-------- TEXT UNDER STUDY
Customer: So she is going to bank wire me 50,000 and then I'm just going to not report that At all on my income tax
Customer: And the IRS is just going to overlook it
Robin D. :

Yes, please tell me your friend is in the US and a US person though

Customer: What happens when I get audited what am I going to say that it was just a gift
Customer: yes
Robin D. :

Then correct

Robin D. :

The receiver is not required to report a gift from a US person

Customer: So then theoretically what is stopping someone from just paying someone $1 million and saying it was a gift and not having the other person pay a penny in tax
Robin D. :

The fact that the person is connected in such a way as to be receiving compensation rather than a gift

Customer: I think the idea you're proposing sounds great but I'm just a little bit confused why this loophole isn't being abused
Robin D. :

It is not a loophole

Customer: So you're saying that the IRS would eventually deduce that it is not a gift and come after the person
Robin D. :

What you attempted was a loophole

Robin D. :

The IRS would questuion a gift if they saw a connection that made them think the "gift" was really payment for services or as employee

Customer: The only reason I don't like this arrangement is simply that it isn't true the money is not her income and she shouldn't be paying tax on it but what you're saying is since I cannot have them send me the money that it is my only option
Robin D. :

Basically yes. The site is not going to do what you want now because from the beginning you attested to being the other person.
----------------
WHAT IS EXPECTED: Please copy out everything in the tax conversation above from "What you attempted" down to "the other person.".
-------- RECORDS PROVIDED
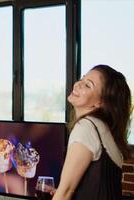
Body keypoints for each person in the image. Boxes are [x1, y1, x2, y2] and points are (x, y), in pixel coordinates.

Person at [53, 65, 131, 200]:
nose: (78, 85)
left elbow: (65, 193)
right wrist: (59, 191)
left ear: (100, 102)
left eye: (88, 85)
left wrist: (61, 193)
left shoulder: (86, 127)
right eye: (82, 79)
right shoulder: (103, 128)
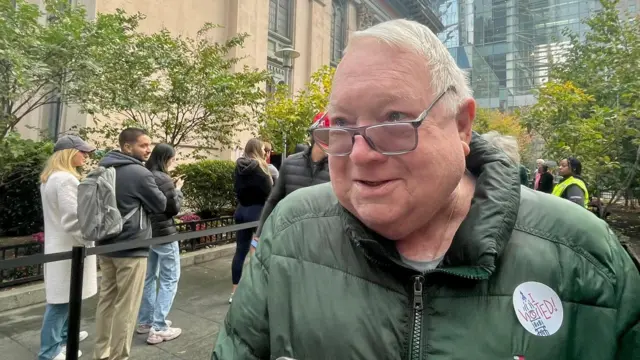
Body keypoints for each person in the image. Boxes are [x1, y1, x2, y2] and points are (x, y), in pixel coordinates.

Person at [213, 19, 640, 359]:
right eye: (341, 126)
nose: (360, 155)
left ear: (461, 125)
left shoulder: (585, 256)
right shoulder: (292, 231)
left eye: (394, 121)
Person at [93, 128, 167, 360]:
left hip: (105, 244)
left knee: (106, 301)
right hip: (131, 247)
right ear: (127, 147)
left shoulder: (103, 168)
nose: (148, 150)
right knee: (127, 305)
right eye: (143, 145)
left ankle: (101, 353)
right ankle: (119, 356)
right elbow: (161, 204)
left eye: (149, 145)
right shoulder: (138, 173)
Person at [38, 135, 97, 360]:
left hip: (60, 245)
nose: (85, 155)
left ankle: (64, 337)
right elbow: (74, 219)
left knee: (65, 298)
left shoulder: (50, 178)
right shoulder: (66, 179)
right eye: (82, 151)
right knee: (60, 302)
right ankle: (49, 352)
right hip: (70, 248)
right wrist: (88, 239)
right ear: (69, 153)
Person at [253, 113, 330, 247]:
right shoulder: (290, 163)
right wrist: (258, 238)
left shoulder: (340, 169)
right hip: (288, 240)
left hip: (322, 245)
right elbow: (273, 201)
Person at [136, 144, 183, 345]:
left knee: (149, 277)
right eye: (173, 159)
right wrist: (178, 190)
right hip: (164, 233)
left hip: (148, 233)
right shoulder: (163, 178)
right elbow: (173, 208)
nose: (174, 162)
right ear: (166, 159)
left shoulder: (144, 174)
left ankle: (146, 321)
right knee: (170, 278)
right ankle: (159, 327)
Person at [229, 138, 272, 303]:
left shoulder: (238, 167)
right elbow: (270, 194)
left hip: (241, 211)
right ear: (257, 149)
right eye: (262, 148)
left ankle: (234, 292)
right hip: (258, 213)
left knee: (240, 251)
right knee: (261, 251)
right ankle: (258, 290)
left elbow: (236, 189)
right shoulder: (262, 169)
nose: (264, 151)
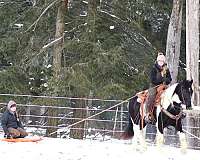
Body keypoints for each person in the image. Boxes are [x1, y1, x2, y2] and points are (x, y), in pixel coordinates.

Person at [145, 52, 172, 122]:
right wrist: (161, 79)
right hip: (154, 86)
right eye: (160, 61)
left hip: (164, 86)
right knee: (151, 96)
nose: (161, 62)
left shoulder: (166, 69)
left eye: (162, 61)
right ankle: (147, 113)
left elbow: (170, 79)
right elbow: (152, 79)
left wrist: (166, 80)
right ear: (157, 61)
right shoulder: (154, 68)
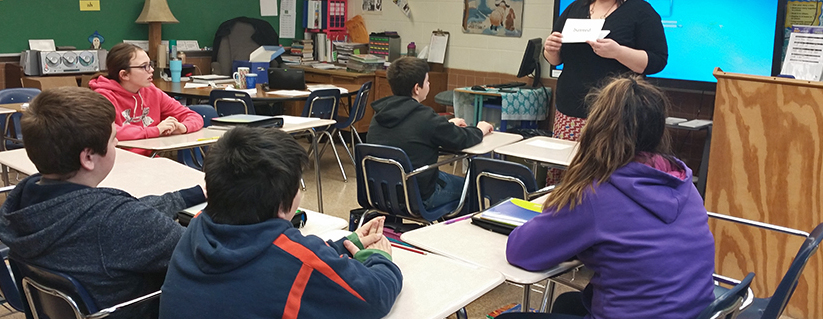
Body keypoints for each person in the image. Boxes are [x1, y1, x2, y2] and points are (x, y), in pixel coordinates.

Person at [505, 76, 714, 319]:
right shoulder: (683, 182)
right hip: (693, 313)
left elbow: (521, 251)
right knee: (568, 303)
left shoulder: (594, 194)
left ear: (596, 127)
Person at [0, 87, 206, 319]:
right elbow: (203, 254)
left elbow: (126, 211)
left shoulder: (23, 204)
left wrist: (192, 194)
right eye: (114, 139)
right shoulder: (120, 221)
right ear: (87, 158)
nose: (116, 144)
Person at [159, 127, 403, 319]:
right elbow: (375, 296)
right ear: (282, 204)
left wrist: (345, 244)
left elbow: (285, 254)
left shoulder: (197, 227)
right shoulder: (296, 259)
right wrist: (378, 258)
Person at [543, 0, 668, 186]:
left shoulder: (641, 12)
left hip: (615, 117)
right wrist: (550, 50)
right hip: (570, 114)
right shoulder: (575, 8)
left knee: (602, 183)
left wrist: (618, 52)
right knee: (565, 182)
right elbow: (556, 60)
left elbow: (657, 61)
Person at [366, 56, 494, 209]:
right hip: (419, 196)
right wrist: (480, 129)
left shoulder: (379, 114)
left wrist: (446, 124)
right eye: (427, 81)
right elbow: (462, 139)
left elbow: (411, 130)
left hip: (379, 193)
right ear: (416, 88)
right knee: (472, 186)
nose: (429, 84)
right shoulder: (425, 117)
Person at [89, 43, 203, 146]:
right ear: (124, 75)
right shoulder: (103, 97)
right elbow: (107, 131)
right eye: (144, 66)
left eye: (150, 64)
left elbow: (194, 116)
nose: (152, 70)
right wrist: (156, 130)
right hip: (121, 163)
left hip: (153, 160)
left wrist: (183, 127)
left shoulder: (152, 92)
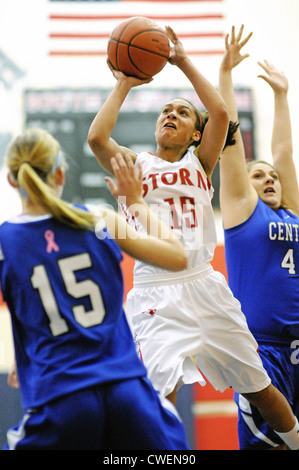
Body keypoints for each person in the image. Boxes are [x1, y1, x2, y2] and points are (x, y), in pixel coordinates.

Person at [88, 25, 299, 450]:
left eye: (182, 113)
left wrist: (183, 61)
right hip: (155, 291)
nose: (171, 115)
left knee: (260, 389)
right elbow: (96, 138)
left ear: (196, 136)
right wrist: (126, 83)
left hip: (204, 283)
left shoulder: (200, 164)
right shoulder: (135, 165)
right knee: (162, 397)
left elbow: (221, 114)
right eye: (166, 110)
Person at [0, 127, 190, 450]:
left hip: (60, 397)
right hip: (127, 393)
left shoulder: (5, 243)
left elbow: (32, 302)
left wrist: (30, 350)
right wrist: (137, 204)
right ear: (61, 173)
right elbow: (178, 256)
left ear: (12, 181)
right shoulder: (100, 219)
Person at [219, 25, 299, 450]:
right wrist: (226, 74)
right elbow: (231, 144)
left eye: (272, 177)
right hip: (264, 351)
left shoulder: (293, 212)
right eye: (258, 175)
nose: (269, 177)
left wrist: (282, 96)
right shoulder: (243, 212)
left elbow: (284, 154)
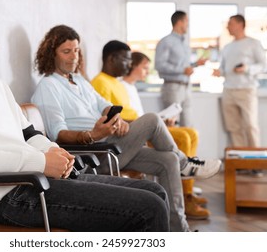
----------------
COMPLETED TASK:
What you attempted was a loophole

Robin D. :

The IRS would questuion a gift if they saw a connection that made them think the "gift" was really payment for services or as employee

Customer: The only reason I don't like this arrangement is simply that it isn't true the money is not her income and she shouldn't be paying tax on it but what you're saying is since I cannot have them send me the money that it is my only option
Robin D. :

Basically yes. The site is not going to do what you want now because from the beginning you attested to being the other person.